La diminution des impacts des activités anthropiques polluantes sur les ressources en eau au niveau des aires d’alimentation de captage (AAC) a pour but de répondre aux enjeux de santé publique de protection de la ressource en eau potable, et plus largement d’atteindre les objectifs de la Directive Cadre sur l’eau (DCE) de parvenir au bon état des masses d’eaux. Suite au constat de la mise en œuvre difficile des démarches de protection de captage sur le terrain, la création d’un Centre de Ressources captage venant en appui aux acteurs a été souhaitée par les ministères en charge de l’Ecologie et de l’Agriculture. Une étude de préfiguration financée par l’ONEMA (ajourd'hui Agence française pour la biodiversité) a été menée par l’INRA Transfert, l’INRA, AScA et Epices entre 2013 et 2014. Cette étude dresse un état de lieux des démarches de protection sur les captages Grenelle et des attentes des acteurs pour le Centre de Ressources « Captages ». Elle visait à définir un cadre pour le Centre de Ressources et proposer un premier schéma d’organisation et de fonctionnement. Un des outils mis en avant par cette étude est la création d’une plateforme web.

 

Quels sont les acteurs concernés ?

La question de la qualité de l’eau sur les Aires d’Alimentation de Captages (AAC) concerne l’ensemble des consommateurs. Néanmoins, certains acteurs sont spécifiquement engagés sur le périmètre que définit l’AAC. Ainsi, les maitres d’ouvrages (collectivité, syndicat des eaux…) sont chargés de lancer et de suivre cette démarche de protection sur les AAC. Cette démarche commence par la réalisation de diagnostics (définition du périmètre par un hydrogéologue), réalisation du diagnostic des pressions (bureaux d’études, Chambre d’Agriculture…).

Cette démarche implique également les « acteurs terrains » de par les conséquences directes que peut avoir la mise en place d’un plan d’action sur un territoire. Suite à l’utilisation d’engrais et de phytosanitaires, les agriculteurs sont souvent les premiers concernés par ces démarches de protection. L’utilisation possible de phytosanitaires par les particuliers nécessite qu’ils soient également associés aux démarches de protection des AAC (en plus de leur rôle de consommateur de l’eau produite). Les services déconcertés de l’Etat jouent également un rôle important (DREAL, DDT…). De même, les Agences de l’Eau peuvent aider à la mise en place d’actions sur une AAC, notamment à travers des aides aux changements de pratiques ou du développement de filières agricoles plus économes en intrants.

Pour finir, un rôle essentiel est joué par les « animateurs AAC » pour aider à la mise en place de démarche de protection des AAC. Ils réalisent souvent le lien entre la multitude d’acteurs de la problématique AAC. A noter que ces animateurs appartiennent parfois à des réseaux régionaux (CRESEB, Alterre Bourgogne Franche Comté…) ou nationaux sur la protection des AAC (groupe APCA Captage par exemple).

 

Que fait l’OIEau ?

L’OIEau participe à la mise en réseau d’acteurs de la thématique AAC et à la mise à disposition d’outils, de références techniques pour les animateurs d’Aires d’Alimentation de Captages. Plus précisément l’OIEau participe à l’animation et à la mise en place d’une plateforme web pour aider à la réussite des démarches AAC. Le site aires-captages.fr, qui a ouvert ses portes en avril 2017, appuie l’action du Centre de Ressources Captages de l’Agence française de la Biodiversité (AFB). Ce lieu d’échange pour les acteurs de la problématique AAC permett de regrouper de nombreuses données (fiches AAC), de nombreux retours d’expériences, documents, un annuaire des animateurs AAC, etc.

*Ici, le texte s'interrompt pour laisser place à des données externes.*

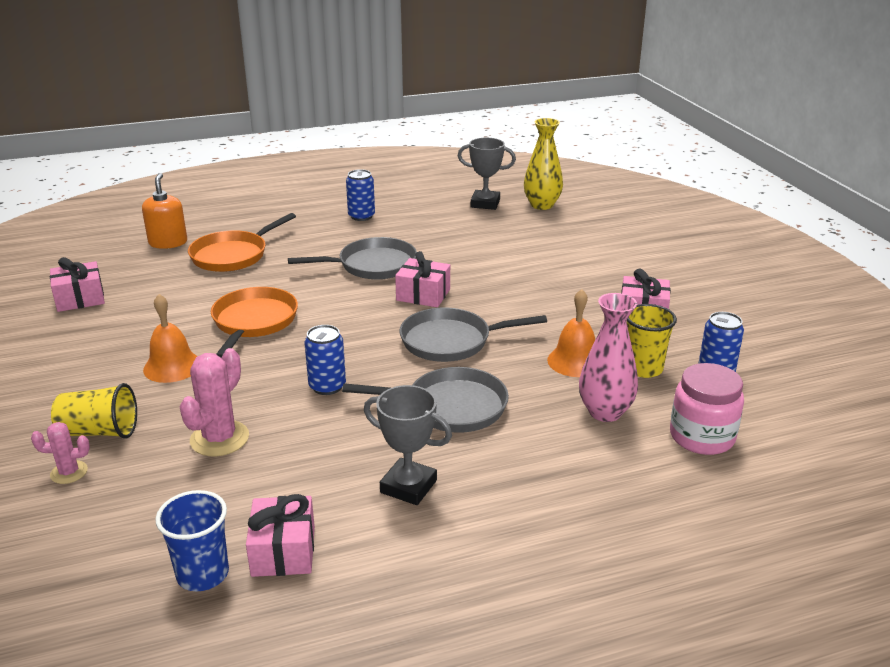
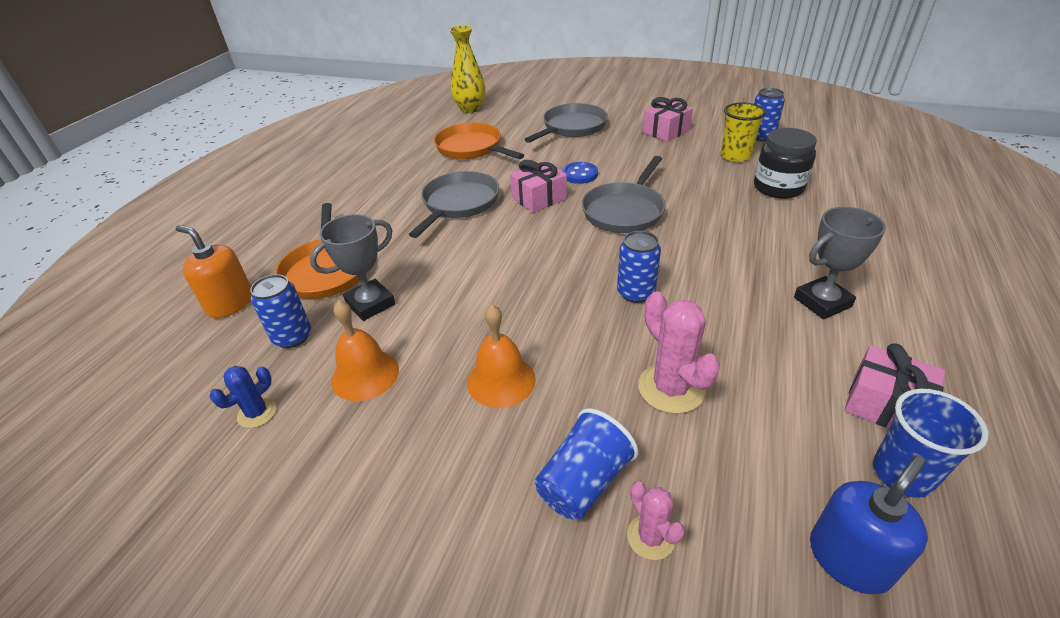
camera: 50 degrees left, 10 degrees up
pink cactus [31,422,90,484] -> pink cactus turned 60 degrees counterclockwise [627,481,685,560]
pink gift [50,257,105,312] -> blue cactus [210,366,277,428]
yellow cup [51,383,137,439] -> blue cup [535,408,639,520]
orange pan [211,287,298,358] -> orange pan moved to [434,123,524,159]
grey pan [342,367,509,433] -> grey pan moved to [525,103,608,143]
blue can [346,169,375,221] -> blue can moved to [250,274,311,348]
grey trophy [458,138,516,210] -> grey trophy moved to [310,214,395,321]
orange bell [547,289,595,377] -> orange bell moved to [331,300,399,401]
pink vase [579,293,638,422] -> black jar [754,128,817,199]
pink jar [670,363,744,455] -> none
none -> blue button [562,162,598,184]
none -> blue soap dispenser [810,455,928,594]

De plus, l’OIEau est également impliqué la réalisation d’études sur la thématique des AAC. Nous pouvons par exemple citer les travaux sur le renforcement des compétences sur les AAC (avec la création d’un référentiel de formation) ou sur l’analyse de pratiques en Europe sur la protection des Aires d’Alimentation de Captages en eau potable.